Segment Start: Exercise material

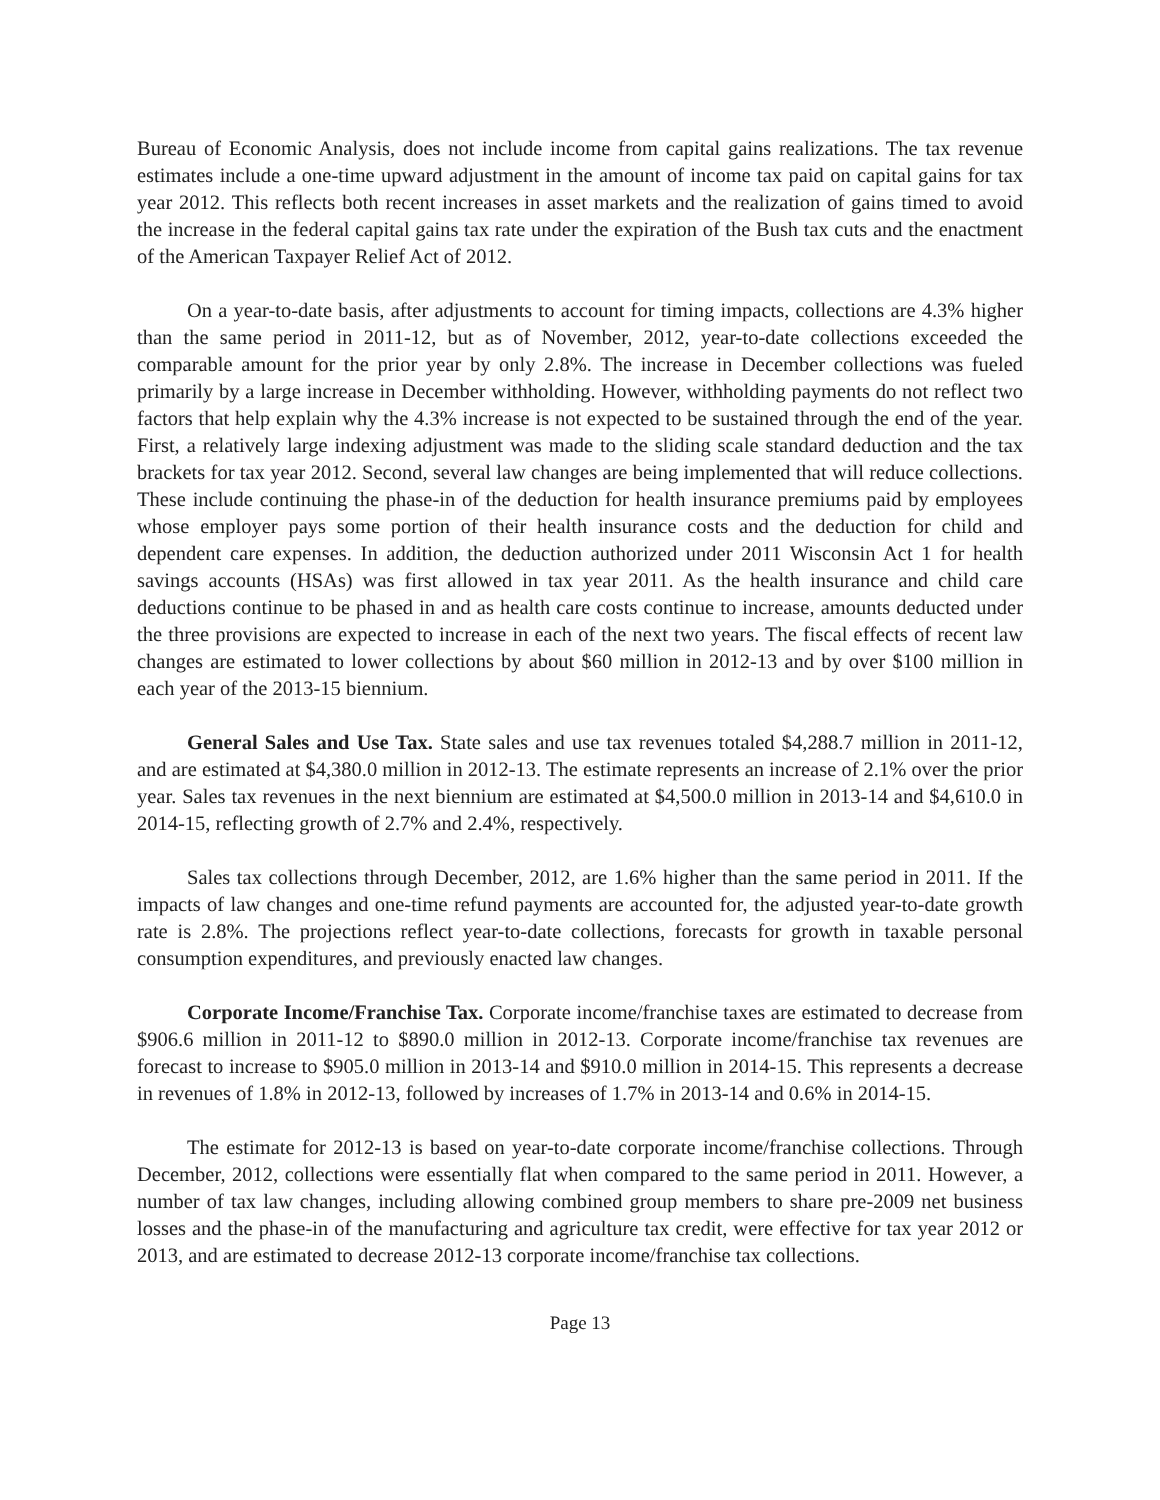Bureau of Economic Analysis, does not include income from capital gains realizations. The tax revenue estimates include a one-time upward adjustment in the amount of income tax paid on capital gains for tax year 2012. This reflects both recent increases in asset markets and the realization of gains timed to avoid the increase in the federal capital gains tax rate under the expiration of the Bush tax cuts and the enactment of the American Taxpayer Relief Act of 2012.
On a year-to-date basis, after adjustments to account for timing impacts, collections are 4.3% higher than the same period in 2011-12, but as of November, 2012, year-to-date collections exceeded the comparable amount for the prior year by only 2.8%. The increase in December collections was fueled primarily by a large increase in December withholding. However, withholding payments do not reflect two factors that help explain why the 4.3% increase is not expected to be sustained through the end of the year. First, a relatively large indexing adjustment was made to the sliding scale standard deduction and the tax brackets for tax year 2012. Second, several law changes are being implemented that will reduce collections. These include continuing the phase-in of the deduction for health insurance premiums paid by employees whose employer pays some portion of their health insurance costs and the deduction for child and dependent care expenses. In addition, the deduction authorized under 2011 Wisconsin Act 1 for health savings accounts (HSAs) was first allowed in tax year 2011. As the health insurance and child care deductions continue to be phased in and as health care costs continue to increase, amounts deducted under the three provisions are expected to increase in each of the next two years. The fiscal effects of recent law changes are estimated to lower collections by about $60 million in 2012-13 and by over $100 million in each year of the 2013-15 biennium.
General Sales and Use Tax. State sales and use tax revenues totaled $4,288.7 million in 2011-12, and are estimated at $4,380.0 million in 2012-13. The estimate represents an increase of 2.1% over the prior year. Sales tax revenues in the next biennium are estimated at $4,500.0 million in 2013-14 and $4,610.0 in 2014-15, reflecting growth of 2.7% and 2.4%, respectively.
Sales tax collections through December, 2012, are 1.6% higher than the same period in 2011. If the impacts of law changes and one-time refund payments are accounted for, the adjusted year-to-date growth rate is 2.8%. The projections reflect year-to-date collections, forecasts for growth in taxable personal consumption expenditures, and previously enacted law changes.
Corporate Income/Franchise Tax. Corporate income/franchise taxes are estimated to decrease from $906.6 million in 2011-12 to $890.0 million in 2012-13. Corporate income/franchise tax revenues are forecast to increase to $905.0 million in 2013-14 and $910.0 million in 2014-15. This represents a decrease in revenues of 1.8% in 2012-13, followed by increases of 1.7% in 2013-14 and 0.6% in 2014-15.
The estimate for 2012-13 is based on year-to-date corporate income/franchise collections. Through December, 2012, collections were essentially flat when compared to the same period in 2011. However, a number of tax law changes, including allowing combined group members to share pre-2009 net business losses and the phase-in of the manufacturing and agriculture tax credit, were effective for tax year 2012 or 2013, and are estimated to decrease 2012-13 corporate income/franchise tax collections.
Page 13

Segment End: Exercise material
Segment Start: Exercise material

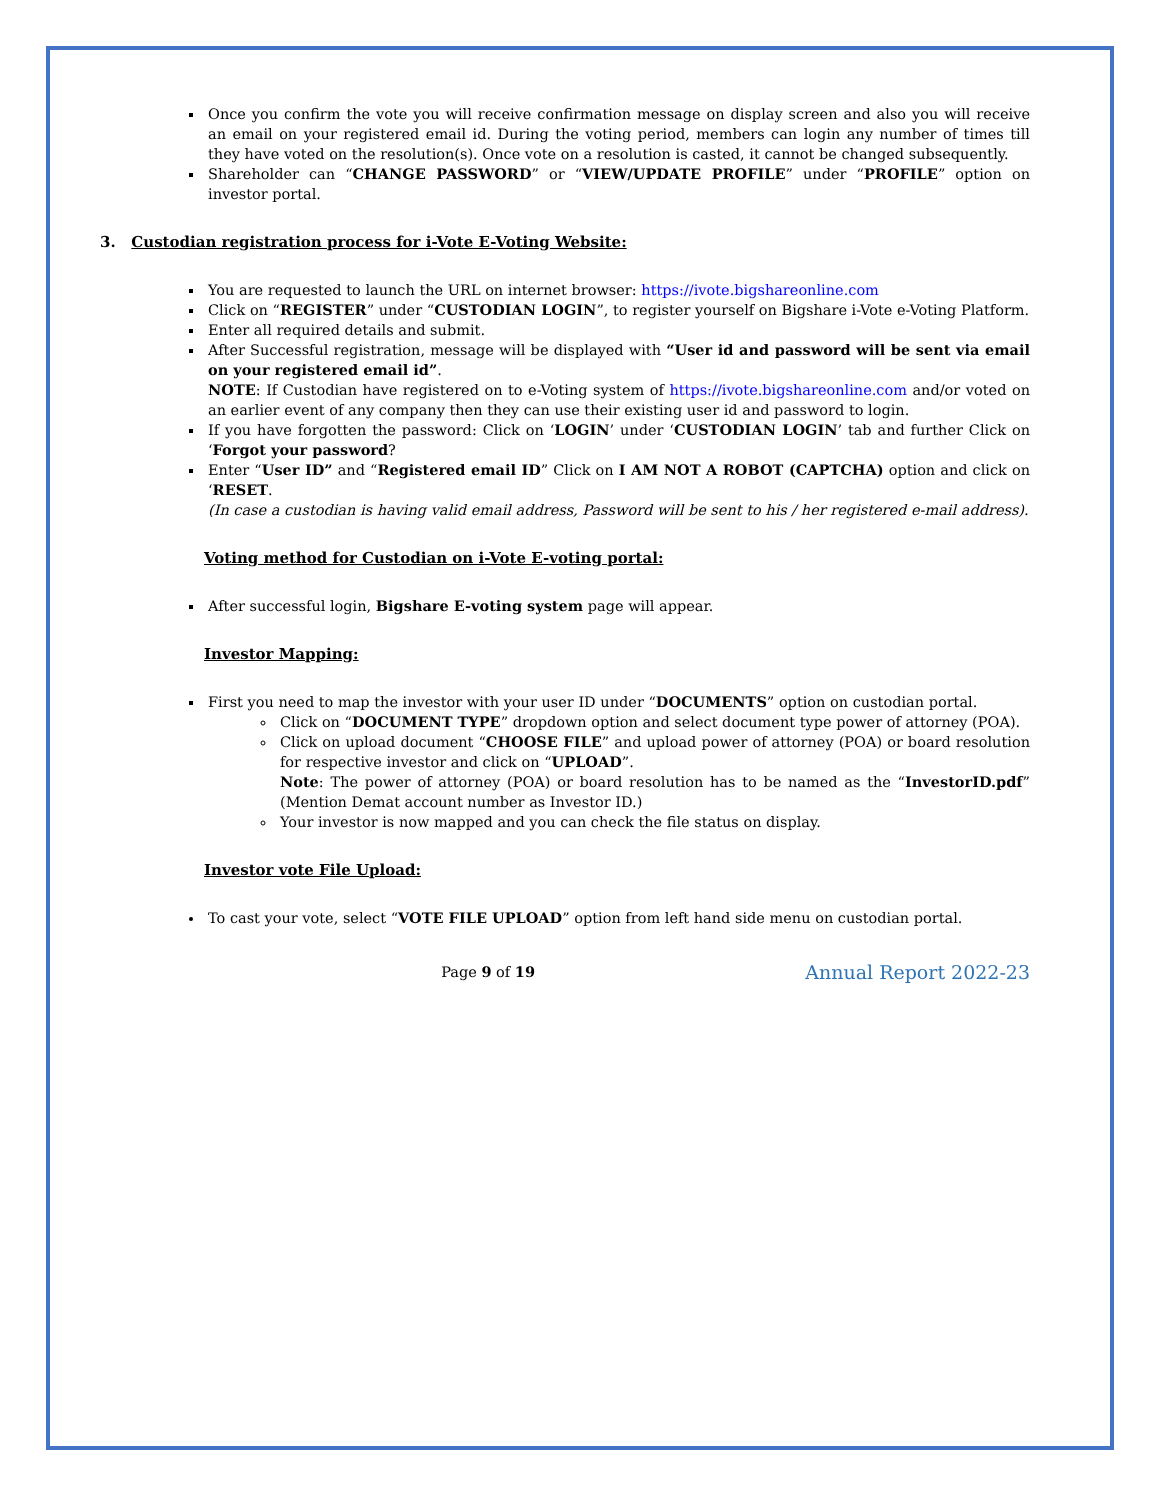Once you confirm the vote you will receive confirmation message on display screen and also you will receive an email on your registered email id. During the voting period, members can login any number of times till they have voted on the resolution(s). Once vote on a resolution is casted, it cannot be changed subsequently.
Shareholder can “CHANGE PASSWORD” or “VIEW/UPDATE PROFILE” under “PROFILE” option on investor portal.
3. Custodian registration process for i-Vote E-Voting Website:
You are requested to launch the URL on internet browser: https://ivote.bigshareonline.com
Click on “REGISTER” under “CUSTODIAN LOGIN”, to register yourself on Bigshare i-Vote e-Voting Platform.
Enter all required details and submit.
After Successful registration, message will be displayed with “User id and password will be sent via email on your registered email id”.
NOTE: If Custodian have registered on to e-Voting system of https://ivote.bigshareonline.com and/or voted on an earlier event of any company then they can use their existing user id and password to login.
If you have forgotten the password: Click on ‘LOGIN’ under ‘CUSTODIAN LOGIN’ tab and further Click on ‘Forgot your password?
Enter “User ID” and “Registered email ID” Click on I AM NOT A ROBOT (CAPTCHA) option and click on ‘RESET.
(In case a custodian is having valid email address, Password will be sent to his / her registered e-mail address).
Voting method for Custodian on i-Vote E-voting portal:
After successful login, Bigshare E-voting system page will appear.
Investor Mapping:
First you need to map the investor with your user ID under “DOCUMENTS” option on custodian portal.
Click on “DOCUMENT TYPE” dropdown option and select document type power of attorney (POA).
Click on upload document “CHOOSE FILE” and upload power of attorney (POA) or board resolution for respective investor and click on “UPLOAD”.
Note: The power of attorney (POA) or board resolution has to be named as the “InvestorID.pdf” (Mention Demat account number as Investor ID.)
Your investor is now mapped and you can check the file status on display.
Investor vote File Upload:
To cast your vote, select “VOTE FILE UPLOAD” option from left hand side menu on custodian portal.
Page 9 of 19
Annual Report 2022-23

Segment End: Exercise material
Segment Start: Exercise material

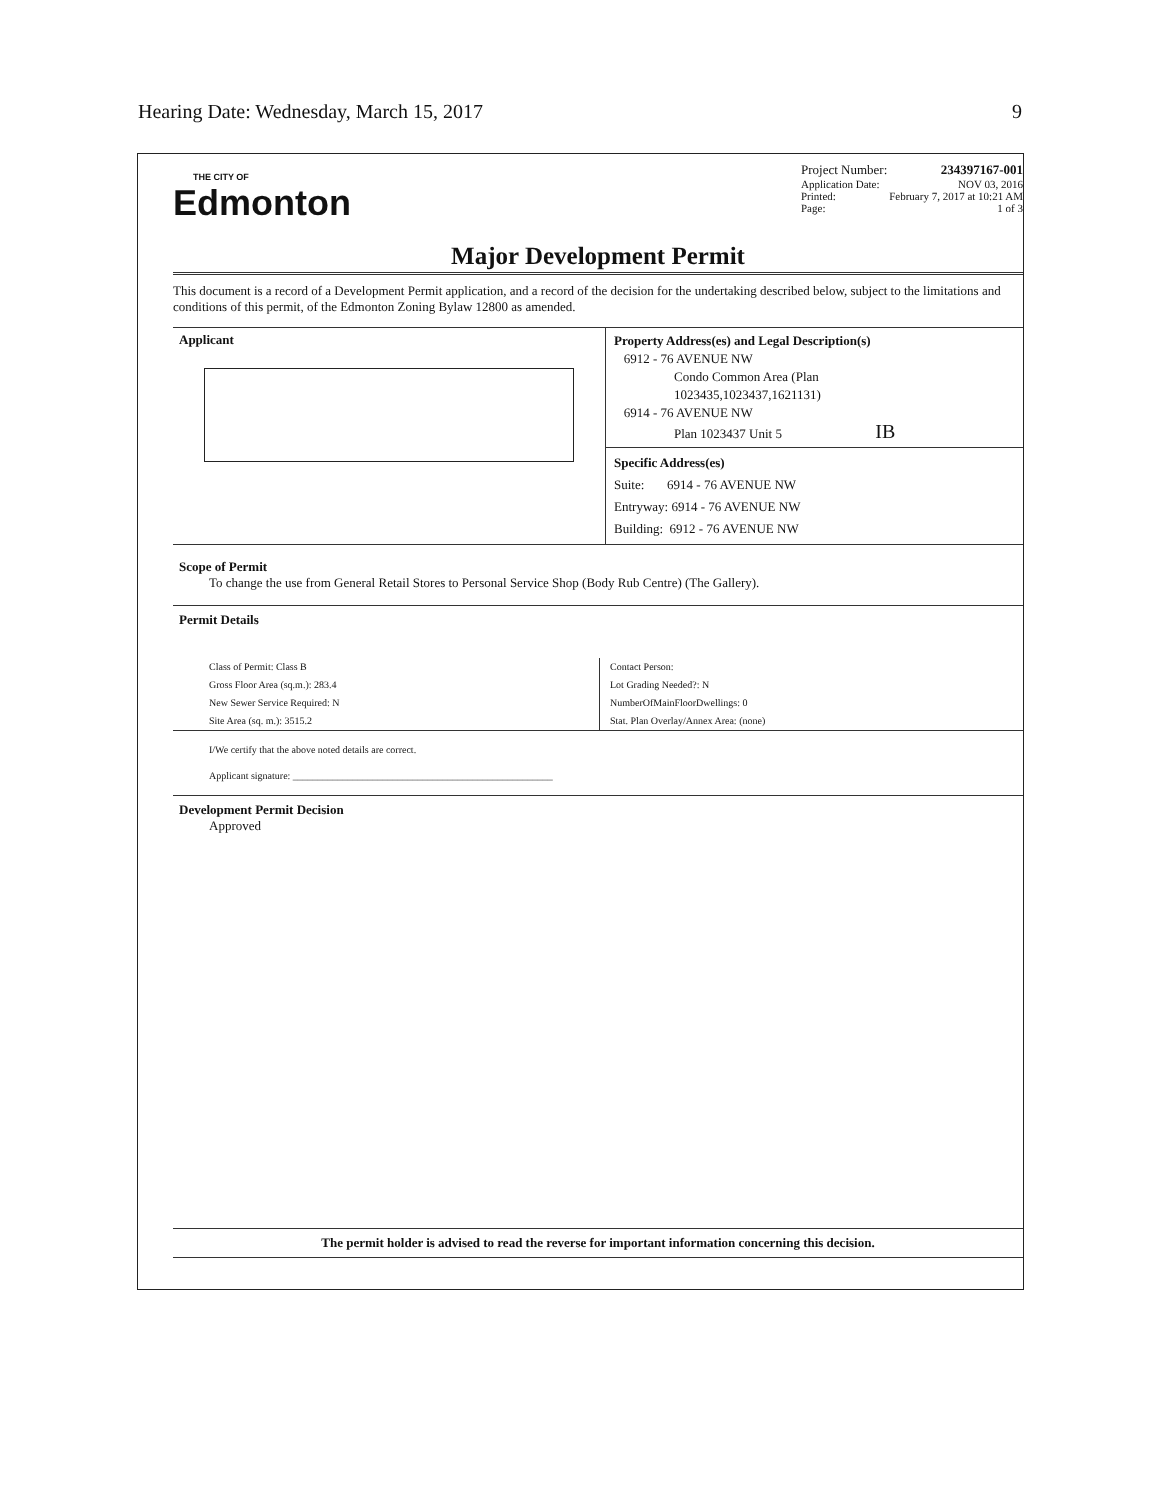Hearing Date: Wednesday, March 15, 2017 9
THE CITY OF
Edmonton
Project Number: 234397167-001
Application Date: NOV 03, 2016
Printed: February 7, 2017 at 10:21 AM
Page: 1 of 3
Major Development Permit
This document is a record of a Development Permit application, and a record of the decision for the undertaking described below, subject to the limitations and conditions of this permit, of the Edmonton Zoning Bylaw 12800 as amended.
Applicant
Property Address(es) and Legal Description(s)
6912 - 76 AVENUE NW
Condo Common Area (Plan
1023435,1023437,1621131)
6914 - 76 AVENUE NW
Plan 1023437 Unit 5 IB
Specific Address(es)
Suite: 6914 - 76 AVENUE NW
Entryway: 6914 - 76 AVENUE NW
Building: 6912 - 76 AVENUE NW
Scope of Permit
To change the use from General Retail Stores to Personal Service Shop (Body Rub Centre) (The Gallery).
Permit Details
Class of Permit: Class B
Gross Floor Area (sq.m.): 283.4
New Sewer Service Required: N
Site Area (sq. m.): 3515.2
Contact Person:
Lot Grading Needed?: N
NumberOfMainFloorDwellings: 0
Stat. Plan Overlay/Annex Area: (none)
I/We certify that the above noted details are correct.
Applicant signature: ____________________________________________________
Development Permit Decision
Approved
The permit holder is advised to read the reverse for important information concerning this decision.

Segment End: Exercise material

**Problem to solve:** Determine the number of lines in these entries that contain the word "power", and write only that number.

**Exercise result:** 3